1879 Open Championship

Tournament information
- Dates: 27, 29 September 1879
- Location: St Andrews, Scotland
- Course: Old Course at St Andrews

Statistics
- Field: 47 players
- Prize fund: £45
- Winner's share: £10

Champion
- Jamie Anderson
- 169

= 1879 Open Championship =

The 1879 Open Championship was the 19th Open Championship, held 27 September at the Old Course at St Andrews, Fife, Scotland. Jamie Anderson won the Championship for the third successive time, by three strokes from Jamie Allan and Andrew Kirkaldy.

Play started at 10:00 am in fine conditions. In the first round Anderson reach the turn in 41 and his round of 84 gave him a two shot lead over Andrew Kirkaldy. In the afternoon he again reached the turn in 41. Andrew Kirkaldy and Jamie Allen were amongst the early starters and with four holes left to play it was known that Anderson needed four fives to win the Championship. He holed a long putt at the 15th and with steady play at the 16th and 17th and a four at the last he won comfortably.
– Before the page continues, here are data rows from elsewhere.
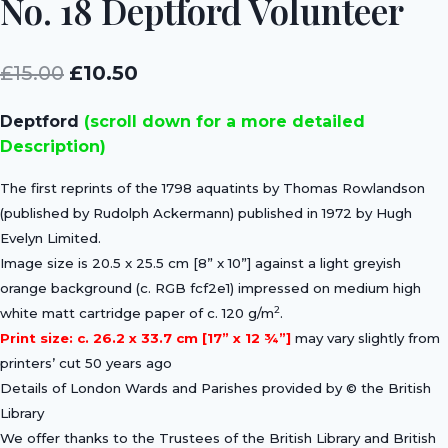
No. 18 Deptford Volunteer
Original
Current
£
15.00
£
10.50
price
price
Deptford
(scroll down for a more detailed
was:
is:
Description)
£15.00.
£10.50.
The first reprints of the 1798 aquatints by Thomas Rowlandson
(published by Rudolph Ackermann) published in 1972 by Hugh
Evelyn Limited.
Image size is 20.5 x 25.5 cm [8” x 10”] against a light greyish
orange background (c. RGB fcf2e1) impressed on medium high
2
white matt cartridge paper of c. 120 g/m
.
Print size: c. 26.2 x 33.7 cm [17” x 12 ¾”]
may vary slightly from
printers’ cut 50 years ago
Details of London Wards and Parishes provided by © the British
Library
We offer thanks to the Trustees of the British Library and British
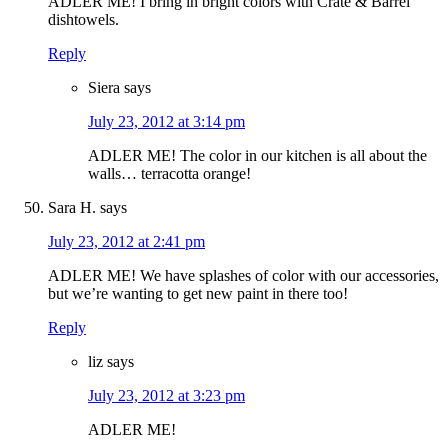
ADLER ME! I bring in bright colors with Crate & Barrel
dishtowels.
Reply
Siera
says
July 23, 2012 at 3:14 pm
ADLER ME! The color in our kitchen is all about the
walls… terracotta orange!
Sara H.
says
July 23, 2012 at 2:41 pm
ADLER ME! We have splashes of color with our accessories,
but we’re wanting to get new paint in there too!
Reply
liz
says
July 23, 2012 at 3:23 pm
ADLER ME!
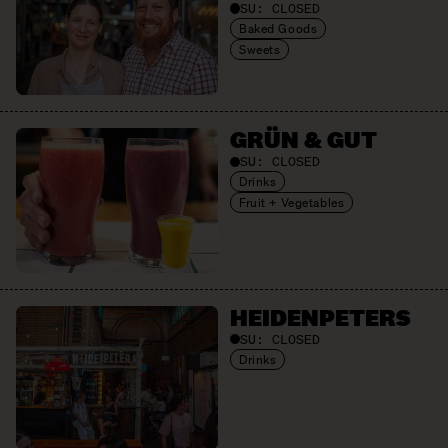
SU:
CLOSED
Baked Goods
Sweets
GRÜN & GUT
SU:
CLOSED
Drinks
Fruit + Vegetables
HEIDEN­PETERS
SU:
CLOSED
Drinks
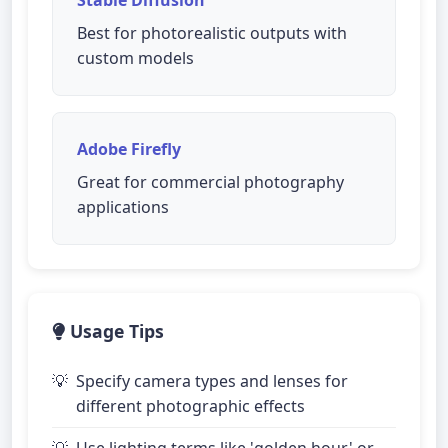
Best for photorealistic outputs with
custom models
Adobe Firefly
Great for commercial photography
applications
Usage Tips
Specify camera types and lenses for
different photographic effects
Use lighting terms like 'golden hour' or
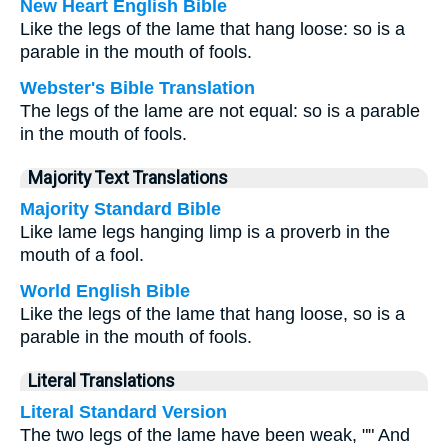
New Heart English Bible
Like the legs of the lame that hang loose: so is a
parable in the mouth of fools.
Webster's Bible Translation
The legs of the lame are not equal: so is a parable
in the mouth of fools.
Majority Text Translations
Majority Standard Bible
Like lame legs hanging limp is a proverb in the
mouth of a fool.
World English Bible
Like the legs of the lame that hang loose, so is a
parable in the mouth of fools.
Literal Translations
Literal Standard Version
The two legs of the lame have been weak, "" And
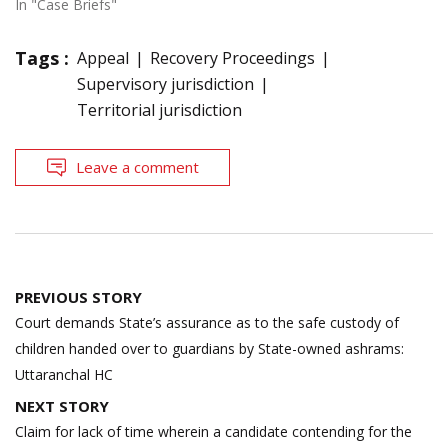
In "Case Briefs"
Tags :
Appeal
Recovery Proceedings
Supervisory jurisdiction
Territorial jurisdiction
Leave a comment
Post
PREVIOUS STORY
navigation
Court demands State’s assurance as to the safe custody of
children handed over to guardians by State-owned ashrams:
Uttaranchal HC
NEXT STORY
Claim for lack of time wherein a candidate contending for the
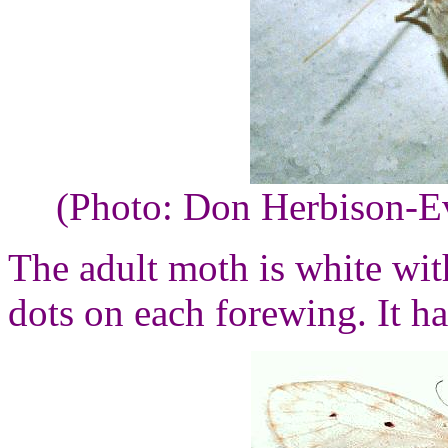
(Photo: Don Herbison-E
The adult moth is white wi
dots on each forewing. It h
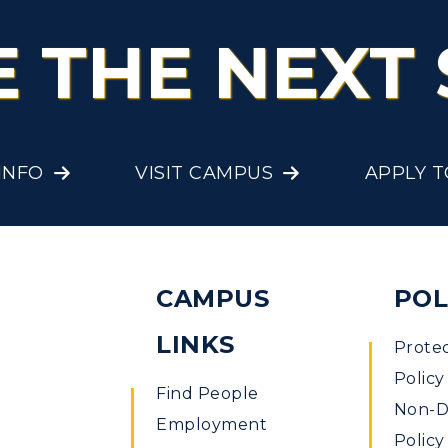
E THE NEXT 
INFO
VISIT CAMPUS
APPLY 
CAMPUS
POL
LINKS
Prote
Policy
Find People
Non-Di
Employment
Policy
Allan and Kirkaldy had an 18-hole play-off two days later to decide who took the second and third place prize money.

==Final leaderboard==
Source:

Saturday, 27 September 1879

| Place | Player | Score | Money |
| 1 | SCO Jamie Anderson | 84-85=169 | £10 |
| T2 | SCO Jamie Allan | 88-84=172 | Playoff |
| SCO Andrew Kirkaldy | 86-86=172 |
| 4 | SCO George Paxton | 89-85=174 |  |
| 5 | SCO Tom Kidd | 87-88=175 |  |
| 6 | SCO Bob Ferguson | 89-87=176 |  |
| 7 | SCO James Morris | 92-87=179 |  |
| T8 | SCO Willie Fernie | 92-89=181 |  |
| SCO Jack Kirkaldy | 92-89=181 |
| SCO James Rennie | 93-88=181 |

There were 15 cash prizes.

===Playoff===
Monday, 29 September 1879

Allan and Kirkaldy played an 18-hole play-off two days later. Kirkaldy scored 91 to Allan's 92 and took the second prize of £6, Allan taking the third prize of £5. Playoffs for other positions are mentioned but details are not known.